For nearly 40 years, I regarded Miss Jameson as my worst high school teacher, by far.  The biddy had unfairly gave me a “C-” on my “A” paper and I had always resented that, but then something changed. Miss Jameson passed away in November 2014 at the age of 97.  The obit was posted on several Facebook Kenmore alumni pages.  I was puzzled by the large number of comments from former students lavishing praise on Miss Jameson.  Some even stated she was their favorite teacher at Kenmore, others wrote she was the best teacher at Kenmore.  Many similar comments were posted on the original obit.  People looooooooved Miss Jameson, they adored her.

“What is wrong with all these people?” I wondered. How could so many people love this stupid biddy? This caused me to reassess what had happened in her classroom so many years ago.  Only this time it wasn’t through the eyes of a naïve high school student, who thought he knew everything about life.  No, now it was carefully inspected by a much, older, wiser man. Someone who was putting together his first book  (Yes, I said “first”, big announcement soon) and beginning to appreciate all the people over the years that contributed to my work.

What you have just read is my new recollection of my experience in Miss Jameson’s class.  At some point in the narrative you smiled, perhaps even laughed out loud, when you realized I had been played. I had been totally played by a fire hydrant in an old flowery dress.  Miss Jameson was a playa and she had played me like a fiddle.

She had read my first composition and had perceived two things.  First, she recognized that I had potential. Maybe enough talent to one day be an author? Second, she saw that potential was in danger of being wasted by a pronounced lack of effort.  Some teachers would have marked my paper with an “A”, but lectured, “Donald, you have a lot of talent, but you need to try harder”.  However, that wouldn’t have had any effect, now would it?  Miss Jameson instead used what she no doubt called the “C- maneuver”. I wasn’t the first student to get this treatment and I suspect I wasn’t the last.  Long before that television commercial, Mrs. Jameson held that fishing pole with the “A” on the hook, taunting “Ooooh look, a B+, you almost got it that time!”

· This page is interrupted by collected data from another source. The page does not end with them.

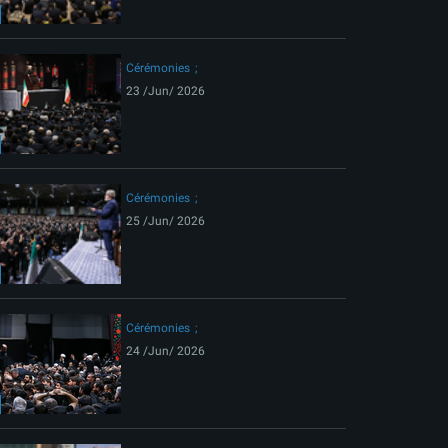
ext
Cérémonies
23 /Jun/ 2026
Cérémonies
25 /Jun/ 2026
Cérémonies
24 /Jun/ 2026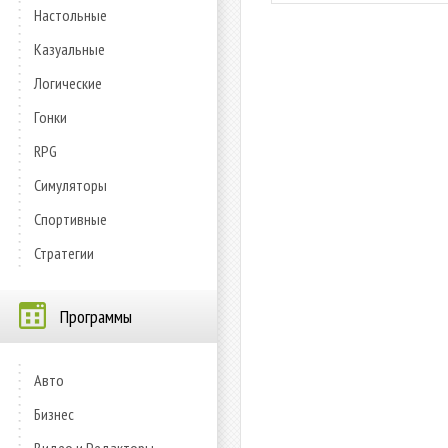
Настольные
Казуальные
Логические
Гонки
RPG
Симуляторы
Спортивные
Стратегии
Программы
Авто
Бизнес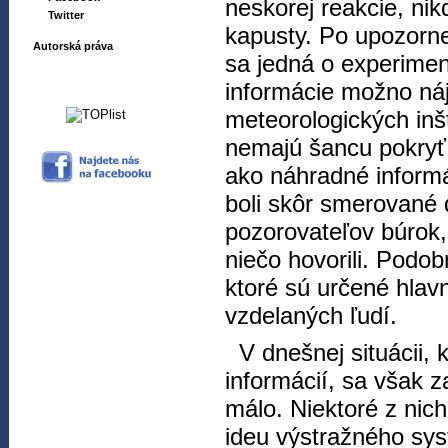
neskorej reakcie, ni
Twitter
kapusty. Po upozorne
Autorská práva
sa jedná o experime
informácie možno náj
meteorologických inšt
nemajú šancu pokryť v
ako náhradné inform
boli skôr smerované
pozorovateľov búrok
niečo hovorili. Pod
ktoré sú určené hlav
vzdelaných ľudí.
V dnešnej situácii, 
informácií, sa však z
málo. Niektoré z nich
ideu výstražného syst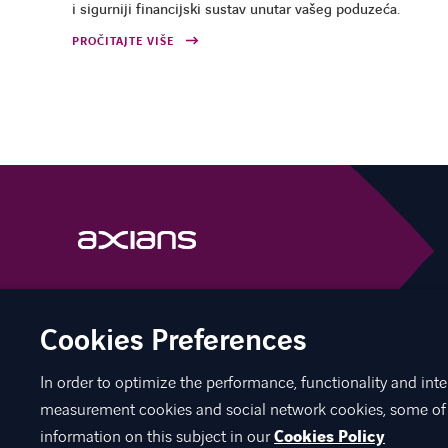
i sigurniji financijski sustav unutar vašeg poduzeća.
PROČITAJTE VIŠE
linkedin
instagram
youtube
Cookies Preferences
In order to optimize the performance, functionality and inte
measurement cookies and social network cookies, some of 
©
Axians 2026
Politika privatnosti podataka
Cookies
Kontak
information on this subject in our
Cookies Policy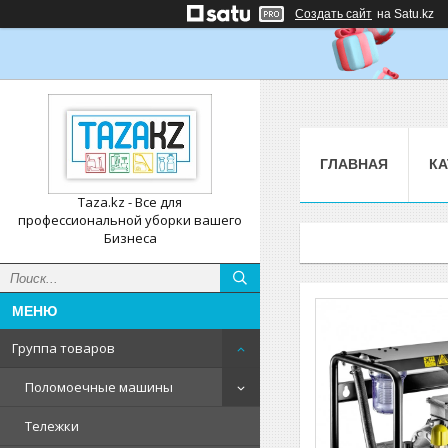
Создать сайт
на Satu.kz
ГЛАВНАЯ
КА
Taza.kz - Все для
профессиональной уборки вашего
Бизнеса
Группа товаров
Поломоечные машины
Тележки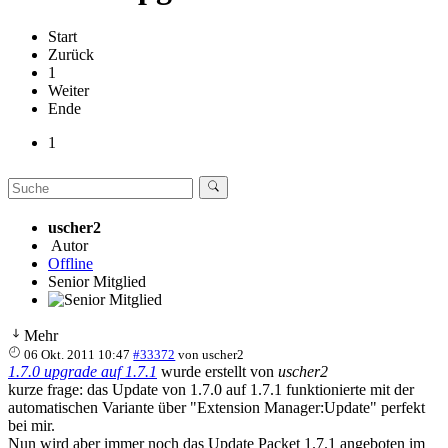
Start
Zurück
1
Weiter
Ende
1
uscher2
Autor
Offline
Senior Mitglied
Mehr
06 Okt. 2011 10:47
#33372
von
uscher2
1.7.0 upgrade auf 1.7.1
wurde erstellt von
uscher2
kurze frage: das Update von 1.7.0 auf 1.7.1 funktionierte mit der
automatischen Variante über "Extension Manager:Update" perfekt
bei mir.
Nun wird aber immer noch das Update Packet 1.7.1 angeboten im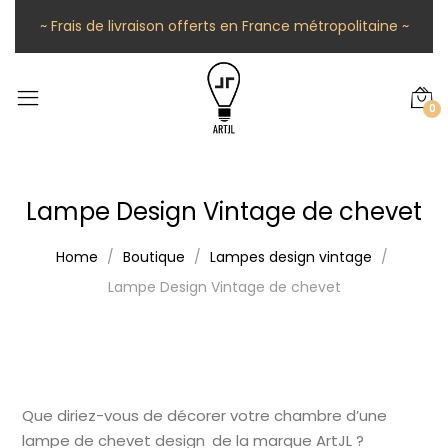
~ Frais de livraison offerts en France métropolitaine ~
0
Lampe Design Vintage de chevet
Home
Boutique
Lampes design vintage
Lampe Design Vintage de chevet
Que diriez-vous de décorer votre chambre d’une
lampe de chevet design de la marque ArtJL ?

I had no idea that I walked out of Miss Jameson’s class a much better writer than when I walked in.  I realize now that I learned so much more in her class, than I would have in the upper-level English class.

I still don’t know how she was able figure me out by reading just one composition.  The word I use to describe such ability is brilliance. Therefore, I was privileged to study under a brilliant writing teacher.   So, Miss Jameson was not my worst high school teacher, she was one of the best.  She’s still not my favorite however, some bruises can’t be washed away.